[Page images and extracted text]

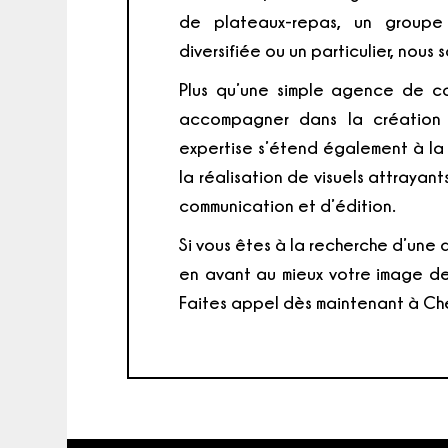
de plateaux-repas, un groupe 
diversifiée ou un particulier, nous 
Plus qu’une simple agence de c
accompagner dans la création d
expertise s’étend également à la
la réalisation de visuels attrayan
communication et d’édition.
Si vous êtes à la recherche d’une
en avant au mieux votre image de
Faites appel dès maintenant à Che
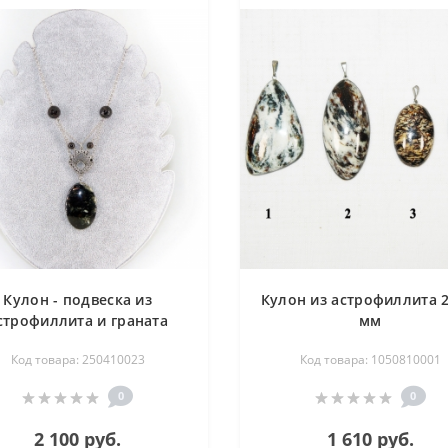
Кулон - подвеска из
Кулон из астрофиллита 2
строфиллита и граната
мм
огранка) на цепи - 54 см
Код товара: 250410023
Код товара: 1050810001
0
0
2 100 руб.
1 610 руб.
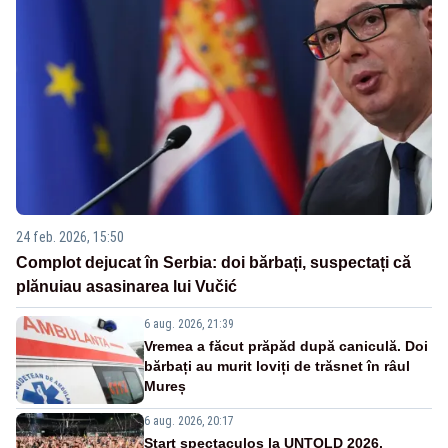
24 feb. 2026, 15:50
Complot dejucat în Serbia: doi bărbați, suspectați că
plănuiau asasinarea lui Vučić
6 aug. 2026, 21:39
Vremea a făcut prăpăd după caniculă. Doi
bărbați au murit loviți de trăsnet în râul
Mureș
6 aug. 2026, 20:17
Start spectaculos la UNTOLD 2026.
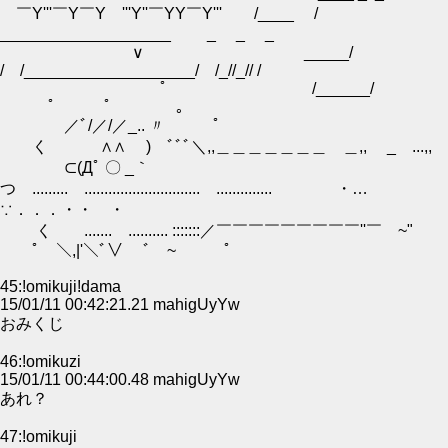
￣Y'''￣Y￣Y '''Y''￣YY￣Y''' /____ /
___________________ _ _ _
∨ _____/
/ /___________________/ /_//_// /
ﾟ /______
ﾟ ﾟ 。
／ﾞ/／/／_.. 〃 ﾟ
く ∧∧ ) ﾞﾞﾞ＼,,＿＿＿＿＿＿＿ ＿,, _ ...,,
ゝ⊂(Дﾟ 〇 _｀
つ ......... ............................. .............. ・…
∵．．．・・ ・
く ....... .......... :::::::／￣￣￣￣￣￣￣￣￣''￣ ~"
ﾟ ＼,|'＼ﾞ∨ ￣ﾞ ~ ﾟ
45:!omikuji!dama
15/01/11 00:42:21.21 mahigUyYw
おみくじ
46:!omikuzi
15/01/11 00:44:00.48 mahigUyYw
あれ？
47:!omikuji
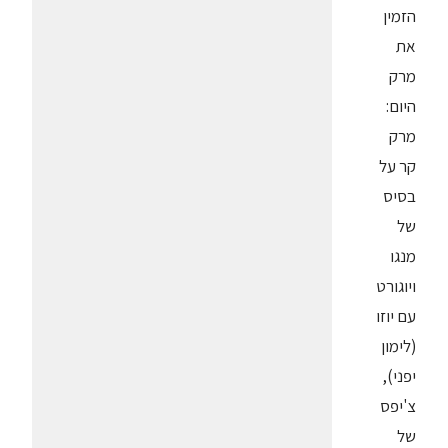
הזמין
את
מרק
היום:
מרק
קר על
בסיס
של
מנגו
ויוגורט
עם יוזו
(לימון
יפני),
צ'יפס
של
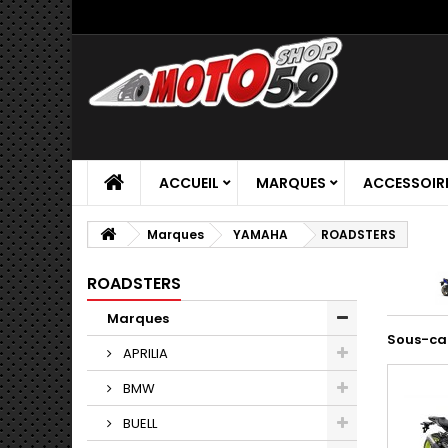
ACCUEIL
MARQUES
ACCESSOIR
Marques
YAMAHA
ROADSTERS
ROADSTERS
Marques
Sous-ca
APRILIA
BMW
BUELL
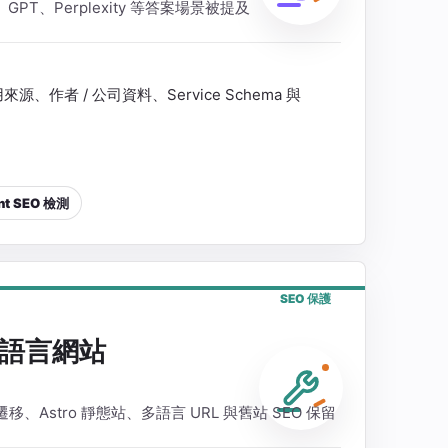
ni、GPT、Perplexity 等答案場景被提及
作者 / 公司資料、Service Schema 與
nt SEO 檢測
SEO 保護
語言網站
fy 遷移、Astro 靜態站、多語言 URL 與舊站 SEO 保留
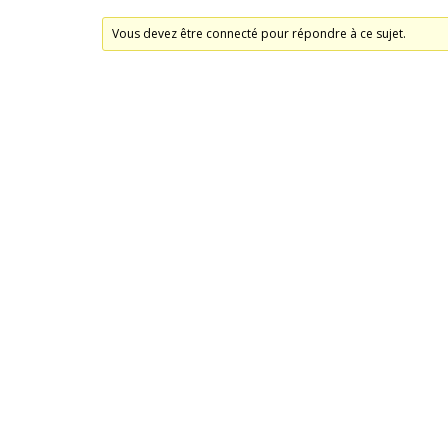
Vous devez être connecté pour répondre à ce sujet.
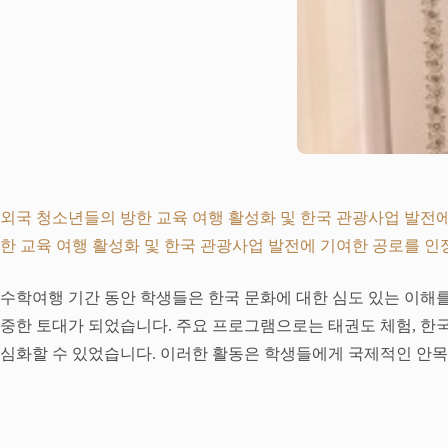
외국 청소년들의 방한 교육 여행 활성화 및 한국 관광사업 발전
한 교육 여행 활성화 및 한국 관광사업 발전에 기여한 공로를 
수학여행 기간 동안 학생들은 한국 문화에 대한 심도 있는 이해를
중한 토대가 되었습니다. 주요 프로그램으로는 태권도 체험, 한국
심화할 수 있었습니다. 이러한 활동은 학생들에게 국제적인 안목을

• **WORK TASK**
In the records above, find each line that mentions the string "товара", then copy it.

• **RESPONSE BELOW**
Код товара: 250410023
Код товара: 1050810001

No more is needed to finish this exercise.